*** Text passage ***

Report: China Looking to Step Back from Venezuela amid Economic Collapse

Protesters set a truck on fire on the Francisco Fajardo highway during protests in Caracas
Wil Riera//Bloomberg via Getty Images

A new report indicates increasing concern among high-ranking officials in China that Venezuela’s economy may soon collapse, dragging an assortment of Chinese investment projects down with it.

The Wall Street Journal spoke to a number of unidentified officials who expressed alarm at the growing unrest against the socialist government of Venezuela, largely a result of President Nicolás Maduro’s failed economic policies. One official said he believed “consensus was that no new money was going to be invested” in Venezuela because China had decided to “let them fall.”

Venezuela currently is believed to have the world’s highest inflation rate, and its economy is contracting at an alarming rate. The Journal cites the International Monetary Fund (IMF) as expecting the entire economy to contract by ten percent before the year is over. Maduro has repeatedly appointed economic officials who have done little to solve the problem and much to exacerbate international alarm, such as when he appointed to a finance ministry position a “professor” who had written a paper in which he denied the existence of inflation.

*** End of Text passage ***
*** Data under study ***

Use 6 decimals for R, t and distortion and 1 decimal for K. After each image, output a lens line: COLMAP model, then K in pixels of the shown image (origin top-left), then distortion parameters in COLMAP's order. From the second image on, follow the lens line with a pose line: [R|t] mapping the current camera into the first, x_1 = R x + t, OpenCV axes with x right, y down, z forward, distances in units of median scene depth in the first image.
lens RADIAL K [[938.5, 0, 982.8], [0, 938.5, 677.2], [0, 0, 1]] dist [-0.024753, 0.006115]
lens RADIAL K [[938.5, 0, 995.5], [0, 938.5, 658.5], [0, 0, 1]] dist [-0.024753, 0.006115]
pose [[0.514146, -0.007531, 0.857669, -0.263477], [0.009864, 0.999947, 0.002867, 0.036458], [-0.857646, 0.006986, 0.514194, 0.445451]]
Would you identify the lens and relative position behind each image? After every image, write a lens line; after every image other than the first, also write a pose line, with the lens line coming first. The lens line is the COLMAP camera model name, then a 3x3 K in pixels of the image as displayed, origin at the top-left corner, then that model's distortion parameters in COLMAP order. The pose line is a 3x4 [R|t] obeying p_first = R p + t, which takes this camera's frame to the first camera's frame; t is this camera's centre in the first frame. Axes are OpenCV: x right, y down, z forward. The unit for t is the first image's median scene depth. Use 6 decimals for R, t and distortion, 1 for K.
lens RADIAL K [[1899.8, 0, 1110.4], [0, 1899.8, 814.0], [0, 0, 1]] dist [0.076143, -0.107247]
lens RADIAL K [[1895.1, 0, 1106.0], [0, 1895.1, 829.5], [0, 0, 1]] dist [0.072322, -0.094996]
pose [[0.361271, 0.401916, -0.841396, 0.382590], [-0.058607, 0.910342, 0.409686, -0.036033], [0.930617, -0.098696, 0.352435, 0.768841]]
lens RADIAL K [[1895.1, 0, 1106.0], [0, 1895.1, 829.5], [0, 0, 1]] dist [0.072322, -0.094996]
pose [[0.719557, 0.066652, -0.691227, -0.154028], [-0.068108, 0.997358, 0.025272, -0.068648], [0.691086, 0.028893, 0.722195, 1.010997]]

*** End of Data under study ***

Instructions to follow: Reproduce the article on China's concern over Venezuela's economy above word for word, from its headline through its final sentence.

Response:
Report: China Looking to Step Back from Venezuela amid Economic Collapse

Protesters set a truck on fire on the Francisco Fajardo highway during protests in Caracas
Wil Riera//Bloomberg via Getty Images

A new report indicates increasing concern among high-ranking officials in China that Venezuela’s economy may soon collapse, dragging an assortment of Chinese investment projects down with it.

The Wall Street Journal spoke to a number of unidentified officials who expressed alarm at the growing unrest against the socialist government of Venezuela, largely a result of President Nicolás Maduro’s failed economic policies. One official said he believed “consensus was that no new money was going to be invested” in Venezuela because China had decided to “let them fall.”

Venezuela currently is believed to have the world’s highest inflation rate, and its economy is contracting at an alarming rate. The Journal cites the International Monetary Fund (IMF) as expecting the entire economy to contract by ten percent before the year is over. Maduro has repeatedly appointed economic officials who have done little to solve the problem and much to exacerbate international alarm, such as when he appointed to a finance ministry position a “professor” who had written a paper in which he denied the existence of inflation.